Segundo decisão do ministro João Otávio de Noronha, do Superior Tribunal de Justiça (STJ), um dos elementos que motivaram a busca e apreensão contra Faissal foi a troca de mensagens entre ele e o advogado Roberto Zampieri, dois dias antes de o desembargador Dirceu dos Santos proferir decisão favorável à empresa. Conforme a investigação, Zampieri teria assegurado ao parlamentar que o resultado seria o que ambos haviam acordado, fato que, para a Polícia Federal e o Ministério Público Federal, indica uma possível combinação prévia da decisão judicial.
As investigações também apontam que Faissal teria atuado como articulador para direcionar o processo ao gabinete de Dirceu dos Santos, de quem foi assessor entre 2017 e 2018. A Polícia Federal sustenta que a distribuição dos recursos ocorreu de forma incompatível com as regras internas do TJMT, uma vez que ações anteriores relacionadas ao mesmo conflito agrário vinham sendo analisadas por câmaras especializadas em Direito Público e Coletivo.
Outro foco da apuração envolve a suposta atuação de Faissal como operador financeiro do desembargador afastado. Relatórios da Polícia Federal indicam que o parlamentar teria intermediado movimentações patrimoniais, pagamentos de despesas familiares e negociações imobiliárias realizadas por terceiros para ocultar o recebimento de vantagens indevidas. A análise de dados bancários identificou depósitos e saques em espécie que, somados, ultrapassam R$ 3,2 milhões, além de transferências sem justificativa comercial aparente realizadas por empresas do agronegócio com processos em tramitação no TJMT.
O caso ganhou dimensão nacional após a morte do advogado Roberto Zampieri, executado com 12 tiros em dezembro de 2023, em Cuiabá.
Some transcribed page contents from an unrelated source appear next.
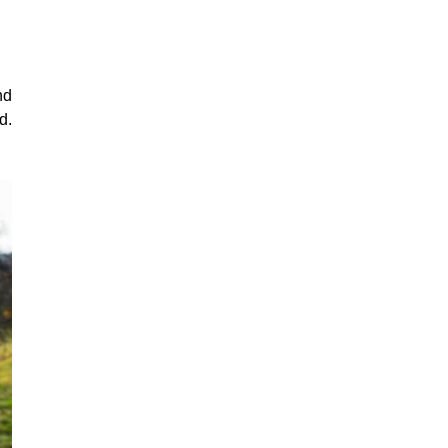
nd
d.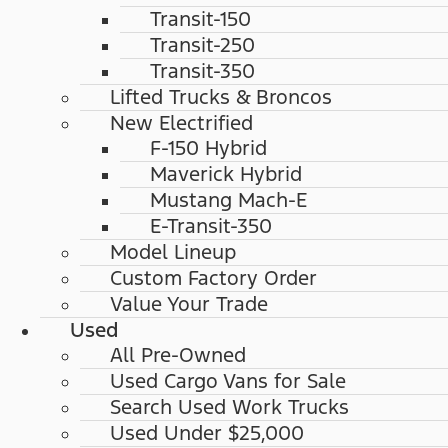
Transit-150
Transit-250
Transit-350
Lifted Trucks & Broncos
New Electrified
F-150 Hybrid
Maverick Hybrid
Mustang Mach-E
E-Transit-350
Model Lineup
Custom Factory Order
Value Your Trade
Used
All Pre-Owned
Used Cargo Vans for Sale
Search Used Work Trucks
Used Under $25,000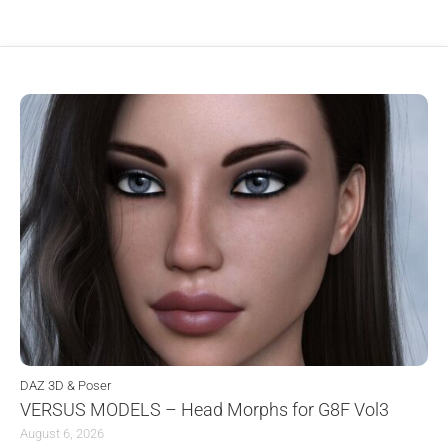
DAZ 3D & Poser
VERSUS MODELS – Head Morphs for G8F Vol3
August 6, 2026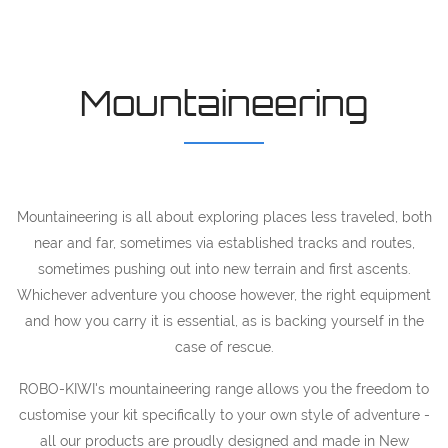
Mountaineering
Mountaineering is all about exploring places less traveled, both
near and far, sometimes via established tracks and routes,
sometimes pushing out into new terrain and first ascents.
Whichever adventure you choose however, the right equipment
and how you carry it is essential, as is backing yourself in the
case of rescue.
ROBO-KIWI's mountaineering range allows you the freedom to
customise your kit specifically to your own style of adventure -
all our products are proudly designed and made in New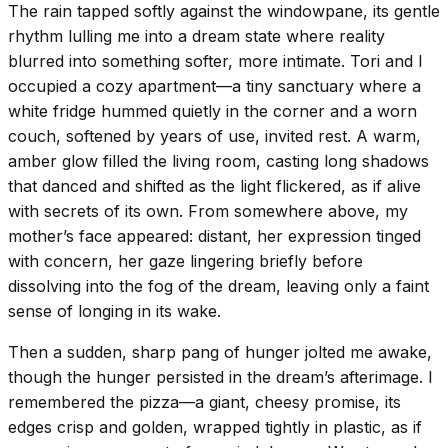
The rain tapped softly against the windowpane, its gentle
rhythm lulling me into a dream state where reality
blurred into something softer, more intimate. Tori and I
occupied a cozy apartment—a tiny sanctuary where a
white fridge hummed quietly in the corner and a worn
couch, softened by years of use, invited rest. A warm,
amber glow filled the living room, casting long shadows
that danced and shifted as the light flickered, as if alive
with secrets of its own. From somewhere above, my
mother’s face appeared: distant, her expression tinged
with concern, her gaze lingering briefly before
dissolving into the fog of the dream, leaving only a faint
sense of longing in its wake.
Then a sudden, sharp pang of hunger jolted me awake,
though the hunger persisted in the dream’s afterimage. I
remembered the pizza—a giant, cheesy promise, its
edges crisp and golden, wrapped tightly in plastic, as if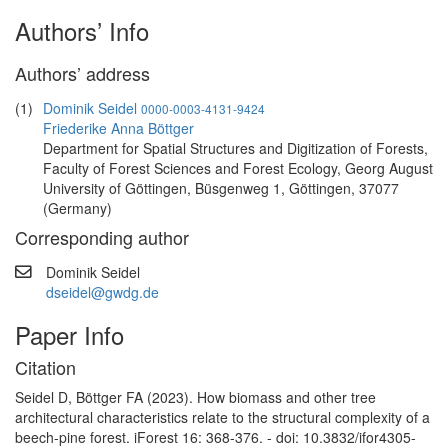
Authors’ Info
Authors’ address
(1)
Dominik Seidel
0000-0003-4131-9424
Friederike Anna Böttger
Department for Spatial Structures and Digitization of Forests,
Faculty of Forest Sciences and Forest Ecology, Georg August
University of Göttingen, Büsgenweg 1, Göttingen, 37077
(Germany)
Corresponding author
Dominik Seidel
dseidel@gwdg.de
Paper Info
Citation
Seidel D, Böttger FA (2023). How biomass and other tree
architectural characteristics relate to the structural complexity of a
beech-pine forest. iForest 16: 368-376. - doi: 10.3832/ifor4305-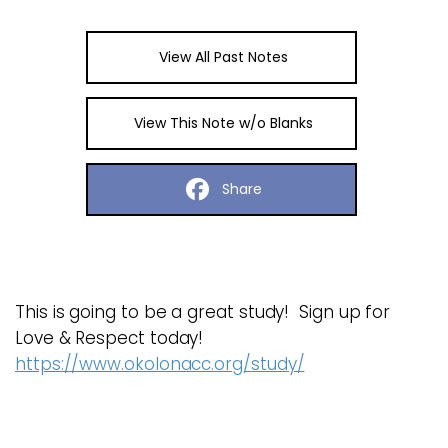
View All Past Notes
View This Note w/o Blanks
Share
This is going to be a great study! Sign up for
Love & Respect today!
https://www.okolonacc.org/study/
A investigação do homicídio levou à descoberta de mensagens e documentos armazenados em seu celular, que deram origem a apurações sobre uma suposta rede de venda de sentenças envolvendo magistrados em diversos estados. Afastado pelo Conselho Nacional de Justiça (CNJ) desde março deste ano, Dirceu dos Santos também é investigado por patrimônio considerado incompatível com os rendimentos da magistratura.